The clearing opened suddenly, the way it always had, trees parting like curtains to reveal the lake, still as glass in the windless dusk.
Their spot was unchanged. The flat rock that jutted into the water, large enough for a blanket and two people who didn't mind sitting close. Someone else had been there recently; a beer bottle sat precisely where Sophia used to prop her thermos.
The memory arrived complete and merciless:
Last October. Sophia standing on this rock, arms crossed, that expression she wore when trying not to cry. Alice's own words hanging in the air between them, sharp and irrevocable: "I don't think I can keep pretending this is enough."
She'd meant the friendship. The careful boundaries they'd maintained for years, the way they dated other people but always returned to this October ritual, to each other but never quite to each other. Alice had wanted more or nothing, no more in-between.
Sophia's response: silence. Then, quietly, "I know."
But knowing and choosing were different things. Sophia chose the safety of what they'd always been. Alice chose the certainty of ending over the agony of almost.
They'd stood there as the sun set, not touching, not speaking, watching the lake hold the dying light. When it was dark, Sophia left first. Alice stayed until the cold became unbearable, then walked back alone.
She never called. Neither did Sophia. Sometimes the loudest endings happen in the perfect silence.
Alice stood on the rock now, alone, understanding with brutal clarity she'd lost.
Not just Sophia, but her capacity to feel October. The season hadn't abandoned her; she'd exiled herself from it, unable to separate the sensory joy of autumn from the person who'd made those sensations matter.
The lake reflected the last rust-coloured light. Beautiful and empty.
She could leave now. Accept this numbness as permanent, this internal winter that no external season could thaw. It would be easier. Grief, after all, was just love with nowhere to go, and sometimes it was simpler to stop trying to find it a home.
Or.
Alice pulled out her phone, opened the note she'd written last year but never sent. The recipe for Sophia's butternut squash soup, transcribed from memory during a particularly cruel December night. She'd thought about making it a dozen times but always stopped, knowing it would taste like grief.
But maybe grief was better than nothing.
She sat on the rock--their rock, always their rock, even now--and typed out a grocery list. Butternut squash. Cream. Sage. She'd make it wrong, probably. It wouldn't taste like Sophia's version, wouldn't carry the same warmth.
But it would taste like October. Like trying.
Walking back, Alice noticed the leaves.
Not with the old joy, that remained buried with everything else she'd left on that rock a year ago. But she noticed them. Their particular rustle, different from summer's fuller sound. The way they gathered in the hollows of the trail, creating temporary landscapes that would be gone by morning.

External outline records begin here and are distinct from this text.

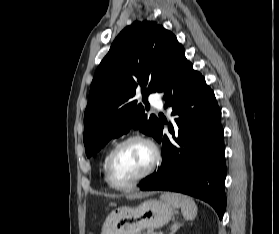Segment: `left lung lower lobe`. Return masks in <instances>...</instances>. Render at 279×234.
Instances as JSON below:
<instances>
[{
    "mask_svg": "<svg viewBox=\"0 0 279 234\" xmlns=\"http://www.w3.org/2000/svg\"><path fill=\"white\" fill-rule=\"evenodd\" d=\"M157 92L172 110L173 138L162 134L159 122L155 139L162 143L163 162L157 172L139 183L143 191L167 190L208 202L220 219L226 207L225 148L221 110L204 77L193 70L182 47L175 55Z\"/></svg>",
    "mask_w": 279,
    "mask_h": 234,
    "instance_id": "1",
    "label": "left lung lower lobe"
}]
</instances>
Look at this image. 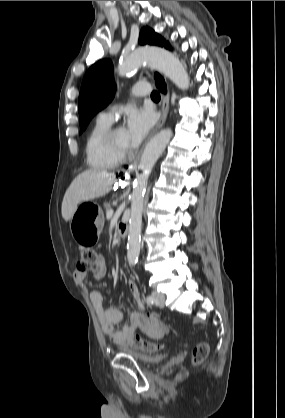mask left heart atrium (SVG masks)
<instances>
[{"label":"left heart atrium","mask_w":285,"mask_h":418,"mask_svg":"<svg viewBox=\"0 0 285 418\" xmlns=\"http://www.w3.org/2000/svg\"><path fill=\"white\" fill-rule=\"evenodd\" d=\"M154 115L149 109L132 108L126 117L128 143L136 146L142 142L154 125Z\"/></svg>","instance_id":"39dd6f15"}]
</instances>
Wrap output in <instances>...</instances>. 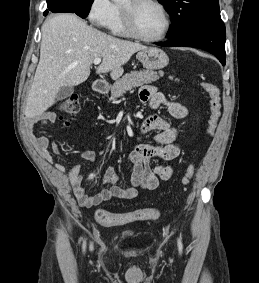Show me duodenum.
Instances as JSON below:
<instances>
[{
    "instance_id": "duodenum-1",
    "label": "duodenum",
    "mask_w": 259,
    "mask_h": 283,
    "mask_svg": "<svg viewBox=\"0 0 259 283\" xmlns=\"http://www.w3.org/2000/svg\"><path fill=\"white\" fill-rule=\"evenodd\" d=\"M94 91L98 94H105L108 91V84L102 80H96L93 84Z\"/></svg>"
}]
</instances>
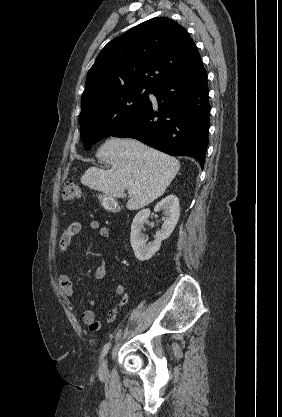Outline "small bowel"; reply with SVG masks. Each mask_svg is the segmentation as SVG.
Here are the masks:
<instances>
[{
	"mask_svg": "<svg viewBox=\"0 0 282 417\" xmlns=\"http://www.w3.org/2000/svg\"><path fill=\"white\" fill-rule=\"evenodd\" d=\"M91 230H96L98 235L101 238H108L110 236V229L107 226H100L98 221L92 220L89 223ZM82 225L79 221L71 222L66 230L62 233L59 239L58 253L63 255L69 248L73 238L80 233ZM95 277L98 280H105L107 278V269L105 266H99L95 270ZM59 284L62 292L67 297L74 296L73 283L70 277L65 273H60L59 275ZM115 296L119 297V301L108 311L106 320L108 323H112L118 314V310L127 303L129 296L125 290V287L122 284H117L113 290ZM91 306H95V301H89ZM83 322L88 326L89 330L92 332L98 331L100 328V322L96 318V313L94 310L89 309L83 312L82 314Z\"/></svg>",
	"mask_w": 282,
	"mask_h": 417,
	"instance_id": "c3829d8e",
	"label": "small bowel"
}]
</instances>
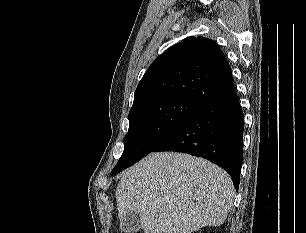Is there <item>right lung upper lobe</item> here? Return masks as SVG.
<instances>
[{
  "instance_id": "right-lung-upper-lobe-1",
  "label": "right lung upper lobe",
  "mask_w": 306,
  "mask_h": 233,
  "mask_svg": "<svg viewBox=\"0 0 306 233\" xmlns=\"http://www.w3.org/2000/svg\"><path fill=\"white\" fill-rule=\"evenodd\" d=\"M232 89L231 68L219 46L208 38L188 37L150 65L137 86L130 111L173 97L204 105Z\"/></svg>"
}]
</instances>
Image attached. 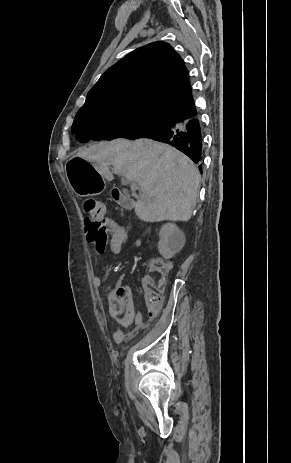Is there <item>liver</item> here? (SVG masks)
<instances>
[{
  "instance_id": "1",
  "label": "liver",
  "mask_w": 291,
  "mask_h": 463,
  "mask_svg": "<svg viewBox=\"0 0 291 463\" xmlns=\"http://www.w3.org/2000/svg\"><path fill=\"white\" fill-rule=\"evenodd\" d=\"M92 162L107 181L114 172L137 183L141 198L135 213L145 222L188 221L196 206L200 174L195 164L170 145L151 139H116L81 148L76 154Z\"/></svg>"
}]
</instances>
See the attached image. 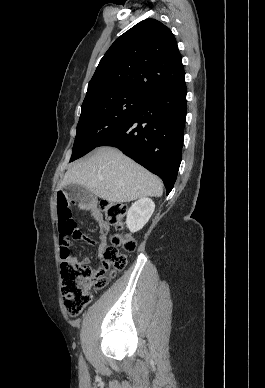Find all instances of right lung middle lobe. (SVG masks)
<instances>
[{"label": "right lung middle lobe", "instance_id": "obj_1", "mask_svg": "<svg viewBox=\"0 0 265 388\" xmlns=\"http://www.w3.org/2000/svg\"><path fill=\"white\" fill-rule=\"evenodd\" d=\"M144 96L122 91L101 90L85 97L77 125L70 161L95 147L139 107Z\"/></svg>", "mask_w": 265, "mask_h": 388}]
</instances>
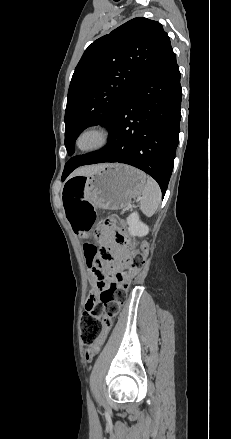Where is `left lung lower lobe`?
I'll list each match as a JSON object with an SVG mask.
<instances>
[{
    "label": "left lung lower lobe",
    "instance_id": "obj_1",
    "mask_svg": "<svg viewBox=\"0 0 231 439\" xmlns=\"http://www.w3.org/2000/svg\"><path fill=\"white\" fill-rule=\"evenodd\" d=\"M181 98L179 67L171 49L114 114L108 144L97 152L71 158L68 173L81 165L125 163L152 176L164 196L179 143Z\"/></svg>",
    "mask_w": 231,
    "mask_h": 439
}]
</instances>
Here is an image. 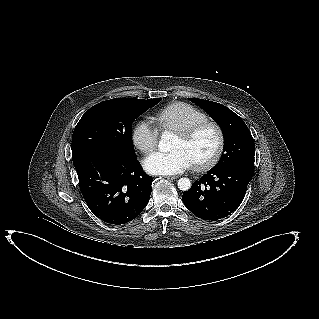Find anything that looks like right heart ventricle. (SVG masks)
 <instances>
[{
    "label": "right heart ventricle",
    "mask_w": 319,
    "mask_h": 319,
    "mask_svg": "<svg viewBox=\"0 0 319 319\" xmlns=\"http://www.w3.org/2000/svg\"><path fill=\"white\" fill-rule=\"evenodd\" d=\"M207 119V115L204 112L183 102L168 104L153 115V120L160 130L172 132L183 130Z\"/></svg>",
    "instance_id": "right-heart-ventricle-1"
}]
</instances>
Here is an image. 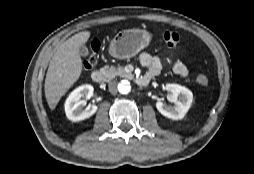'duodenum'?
Returning <instances> with one entry per match:
<instances>
[{"label": "duodenum", "instance_id": "duodenum-1", "mask_svg": "<svg viewBox=\"0 0 254 174\" xmlns=\"http://www.w3.org/2000/svg\"><path fill=\"white\" fill-rule=\"evenodd\" d=\"M153 77H151L150 75H142L137 77L136 79V83L139 86H147L149 84V82L151 81ZM91 79L93 80V82H95L96 84H103L106 80V75L103 71L101 70H94L91 73Z\"/></svg>", "mask_w": 254, "mask_h": 174}]
</instances>
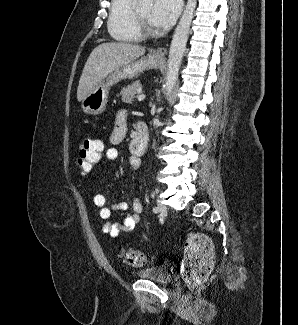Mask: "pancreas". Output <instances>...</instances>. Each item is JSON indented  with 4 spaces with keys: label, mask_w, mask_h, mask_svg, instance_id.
<instances>
[{
    "label": "pancreas",
    "mask_w": 298,
    "mask_h": 325,
    "mask_svg": "<svg viewBox=\"0 0 298 325\" xmlns=\"http://www.w3.org/2000/svg\"><path fill=\"white\" fill-rule=\"evenodd\" d=\"M142 86L141 80H135L132 84H127V86H123L120 92H118V96H121L122 102H133L136 100L137 96H139L138 88Z\"/></svg>",
    "instance_id": "1"
}]
</instances>
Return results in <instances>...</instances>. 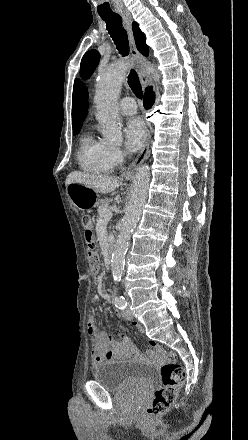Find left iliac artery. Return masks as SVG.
I'll return each mask as SVG.
<instances>
[{"instance_id": "left-iliac-artery-1", "label": "left iliac artery", "mask_w": 248, "mask_h": 440, "mask_svg": "<svg viewBox=\"0 0 248 440\" xmlns=\"http://www.w3.org/2000/svg\"><path fill=\"white\" fill-rule=\"evenodd\" d=\"M114 303H115V306L119 309H124L127 306V302L122 295H117L114 298Z\"/></svg>"}]
</instances>
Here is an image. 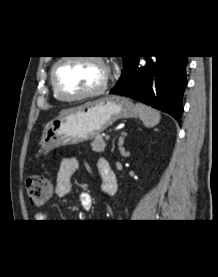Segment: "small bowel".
<instances>
[{"instance_id": "c3829d8e", "label": "small bowel", "mask_w": 218, "mask_h": 277, "mask_svg": "<svg viewBox=\"0 0 218 277\" xmlns=\"http://www.w3.org/2000/svg\"><path fill=\"white\" fill-rule=\"evenodd\" d=\"M102 161V160H100ZM98 162V171L99 164ZM79 168V162L75 158H64L58 168L56 175L55 194L59 197L67 195L71 190V178L75 171ZM113 171V170H112ZM114 173V172H113ZM100 174V171H99ZM101 177V174H100ZM102 191L104 194H111L115 190V182L103 183L102 177ZM82 207L89 210L93 205L92 196L88 192H81L79 195ZM48 217L44 212H37L35 214L36 222H44Z\"/></svg>"}]
</instances>
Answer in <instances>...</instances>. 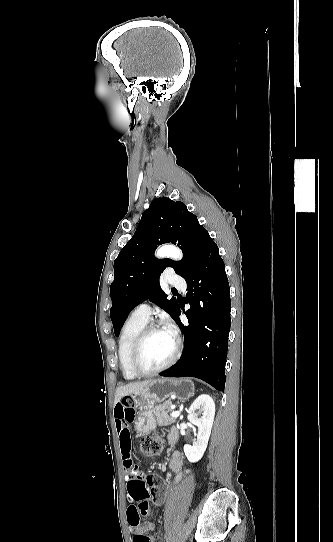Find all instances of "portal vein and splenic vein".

One landed on her shoulder. Deep orange, perfectly maple, a cliché of autumn beauty. She brushed it off, but gently.
The parking lot held three cars now. A couple emerged from another trail, holding hands, laughing about something private and previous. Alice moved aside to let them pass, catching the scent of cinnamon from someone's coffee, the wool-and-wood smoke smell of October evenings.
She didn't smile. Didn't feel that old surge of seasonal affection. But she didn't feel nothing either. Something between numbness and sensation, like circulation returning to a sleeping limb.
Tomorrow she would buy squash. She would stand in her kitchen attempting to recreate something irreplaceable, and it would be inadequate, and she would eat it anyway. This was not healing. This was not moving on. This was simply what came after an ending that had no words: The slow uncertain process of teaching herself to taste autumn again, one failed recipe at a time.
The lake held its silence behind her. The season continued for everyone else.
For Alice, October was a language she might never again speak fluently. But tonight, walking back through the gathering dark, she remembered at least the shape of the words.